Emoi sur les marchés. En émettant ce matin un avertissement sur résultat, Steria, déjà lourdement santionné ces dernières semaines, a de nouveau encaissé une chute sévère de son cours. Le titre abandonnait plus de 15 % à 13h30, dans un marché il est vrai fortement déprimé. Dans un communiqué, la SSII a expliqué ce matin revoir à la baisse son objectif de marge opérationnelle. "Le groupe anticipe, sur l'ensemble de l'exercice 2008, une marge opérationnelle consolidée de 7,5 %, à comparer au consensus de prévisions actuel d'environ 7,8 %". La SSII avait promis, notamment lors de l'annonce de ses résultats au premier semestre, une marge opérationnelle "proche de 8 %" sur l'année. Objectif qu'avait confirmé François Enaud, le gérant de Steria, dans nos colonnes le 3 octobre dernier.
Cette anticipation constituait déjà un glissement sémantique par rapport aux objectifs que se fixait la société en mars dernier, lors de l'annonce de ses résultats annuels 2007 : "au moins 8 % de marge opérationnelle sur 2008".
Paradoxe : la croissance repart
Cet effritement n'est pourtant pas la conséquence d'une activité déclinante. Après avoir enregistré des décroissances de son activité au premier (-3,8 %) et au second (-0,5 %) trimestres, la SSII prévoit une croissance de 3,5 % au troisième trimestre. Et même de 5 % en France. "On est dans les objectifs annoncés", estime Dominique Raviart, analyste senior au sein du cabinet NelsonHall. En août, Steria avait en effet promis, pour le second semestre, une croissance d'au moins 5 % en France, avec une accélération au quatrième trimestre. Paradoxalement, sur ce plan, la SSII paraît donc même un peu en avance sur ses plans.

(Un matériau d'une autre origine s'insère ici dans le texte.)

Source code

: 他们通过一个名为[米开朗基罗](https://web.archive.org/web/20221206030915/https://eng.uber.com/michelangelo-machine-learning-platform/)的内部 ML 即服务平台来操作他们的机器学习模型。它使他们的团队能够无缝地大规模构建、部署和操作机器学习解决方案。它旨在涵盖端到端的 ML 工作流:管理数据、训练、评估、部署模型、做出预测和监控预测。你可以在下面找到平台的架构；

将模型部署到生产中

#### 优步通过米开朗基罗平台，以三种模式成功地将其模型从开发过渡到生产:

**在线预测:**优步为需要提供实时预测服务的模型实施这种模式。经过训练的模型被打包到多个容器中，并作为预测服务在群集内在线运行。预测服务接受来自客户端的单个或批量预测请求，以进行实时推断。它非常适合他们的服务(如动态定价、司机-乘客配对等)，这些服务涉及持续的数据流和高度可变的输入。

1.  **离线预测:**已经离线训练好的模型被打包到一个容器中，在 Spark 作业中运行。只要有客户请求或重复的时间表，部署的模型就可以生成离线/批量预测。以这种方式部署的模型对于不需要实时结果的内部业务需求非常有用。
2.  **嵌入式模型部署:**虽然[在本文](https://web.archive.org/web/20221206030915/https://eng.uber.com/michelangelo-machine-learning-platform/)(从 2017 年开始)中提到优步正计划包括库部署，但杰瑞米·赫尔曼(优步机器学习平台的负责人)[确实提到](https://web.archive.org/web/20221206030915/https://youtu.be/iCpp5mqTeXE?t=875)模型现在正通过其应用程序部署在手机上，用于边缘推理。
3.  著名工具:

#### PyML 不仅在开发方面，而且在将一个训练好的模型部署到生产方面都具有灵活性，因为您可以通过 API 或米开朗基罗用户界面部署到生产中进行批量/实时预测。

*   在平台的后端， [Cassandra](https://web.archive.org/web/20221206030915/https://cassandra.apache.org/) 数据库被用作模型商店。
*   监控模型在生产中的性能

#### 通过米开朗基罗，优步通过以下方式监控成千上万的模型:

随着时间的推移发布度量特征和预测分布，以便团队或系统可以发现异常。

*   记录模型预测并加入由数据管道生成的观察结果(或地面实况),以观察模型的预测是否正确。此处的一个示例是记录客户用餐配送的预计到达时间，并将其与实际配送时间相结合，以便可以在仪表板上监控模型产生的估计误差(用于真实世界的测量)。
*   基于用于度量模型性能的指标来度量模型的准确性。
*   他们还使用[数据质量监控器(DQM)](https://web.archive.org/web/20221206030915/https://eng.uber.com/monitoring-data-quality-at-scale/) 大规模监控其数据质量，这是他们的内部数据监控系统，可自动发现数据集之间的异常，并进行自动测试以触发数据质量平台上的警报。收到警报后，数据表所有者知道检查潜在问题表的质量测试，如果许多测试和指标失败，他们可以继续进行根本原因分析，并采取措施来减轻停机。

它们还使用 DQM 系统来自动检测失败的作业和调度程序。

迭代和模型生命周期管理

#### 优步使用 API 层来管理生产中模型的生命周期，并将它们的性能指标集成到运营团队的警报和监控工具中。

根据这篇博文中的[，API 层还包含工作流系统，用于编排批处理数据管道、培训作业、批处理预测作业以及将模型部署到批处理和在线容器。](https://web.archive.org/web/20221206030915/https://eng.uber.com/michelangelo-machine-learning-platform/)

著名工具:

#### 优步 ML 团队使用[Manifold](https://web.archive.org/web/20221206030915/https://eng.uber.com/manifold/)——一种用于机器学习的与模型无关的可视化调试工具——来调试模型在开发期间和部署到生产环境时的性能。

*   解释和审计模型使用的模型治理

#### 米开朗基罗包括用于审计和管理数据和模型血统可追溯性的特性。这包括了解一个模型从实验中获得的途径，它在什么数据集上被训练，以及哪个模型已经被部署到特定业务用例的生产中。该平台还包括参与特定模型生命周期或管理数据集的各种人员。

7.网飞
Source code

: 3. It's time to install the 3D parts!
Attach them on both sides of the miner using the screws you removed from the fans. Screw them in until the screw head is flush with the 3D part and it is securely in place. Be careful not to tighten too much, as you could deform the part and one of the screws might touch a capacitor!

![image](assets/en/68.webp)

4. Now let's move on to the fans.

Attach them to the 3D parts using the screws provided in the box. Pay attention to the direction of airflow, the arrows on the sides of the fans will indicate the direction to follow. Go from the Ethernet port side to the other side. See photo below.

Les difficultés de la société, qui se traduisent par le limogeage de François Mazon, le dirigeant des activités en France, temporairement remplacé par François Enaud, le gérant du groupe, se concentrent donc sur la rentabilité de ses opérations hexagonales. Un pays où Steria est engagé dans un plan de transformation, visant à arrêter des activités jugées non stratégiques (notamment des régies), à diminuer la sous-traitance (ramenée à 5 ou 6 %) et à déployer les offres d'offshore ou de BPO devenues centrales dans l'offre du groupe depuis le rachat de Xansa. Un programme que François Enaud jugeait "terminé" en août dernier. Un peu hâtivement ?
Un problème opérationnel
"Est-ce que l'annonce du jour signifie que le déploiement en France des offres de BPO ou de réalisation offshore tarde à donner ses fruits ? Je note que le groupe n'a encore annoncé aucun contrat de BPO avec un compte de l'Hexagone", avance Dominique Raviart. De son côté, Brice Thebaud note qu'il s'agit d'une problématique concernant purement Steria France, non d'un ralentissement global de la demande. Et ajoute : "On ne peut pas en conclure pour autant que le recours à l'offshore ne prend pas en France. Mais la gestion opérationnelle de ces contrats ne se passe pas aussi bien que prévu". En août, Steria annonçait avoir signé 50 000 jours homme de prestations en Inde, à 70 % pour des contrats français.